Having one customer is a balancing act. On one hand, you're rooting for the customer and hoping they will continue to like your service. On the other hand, you have to work very hard at building your own enterprise so that the failure of the one customer will not put you out of business. Edeburn suggests having regular meetings with the customer to monitor how their business is going and to find out if there are ways you can be of more help. Edeburn also advises that before making any major investments try to get a long term commitment from the customer, one that allows for price adjustments.
Small Accounts Can Help
If you find yourself growing quickly with one customer, you may be tempted to terminate smaller accounts. Smaller accounts give a business a constant, reliable source of income even if it is dwarfed by large orders from one customer. “These secondary sources of income can be particularly helpful to a manufacturer who's dealing primarily with one large retailer,” says SCORE counselor Larry Lakin. “Often these retailers can help you establish a market or test-market a product. Testing like this can help you determine whether to commit to the manufacturing. And if the product succeeds in the smaller store, or with a niche retailer, the manufacturer has more of a story when he wants to take it to Wal-Mart.”

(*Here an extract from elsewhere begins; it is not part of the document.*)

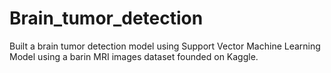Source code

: # Brain_tumor_detection
Built a brain tumor detection model using Support Vector Machine Learning Model using a barin MRI images dataset founded on Kaggle.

- Run periodic credit checks on your prime customer.
Don't rely on assumptions and data from last year. You owe it to yourself to stay abreast of your big customer's credit worthiness.
- Create a survival a plan if your prime customer goes under.
Your plan may include cost-cutting, hibernation, or borrowing. No plan is perfect, but—like keeping a flashlight under the bed—it's good to know it's there.
- Understand exclusivity.
Exclusive arrangements—sometimes common with large accounts—prohibit you from supplying to others. These arrangements can be very profitable but they can also be a ball and chain. If you are tied to an exclusive deal, ask for a written agreement with regular guarantees—for example minimum annual guarantees, and if possible price adjustments.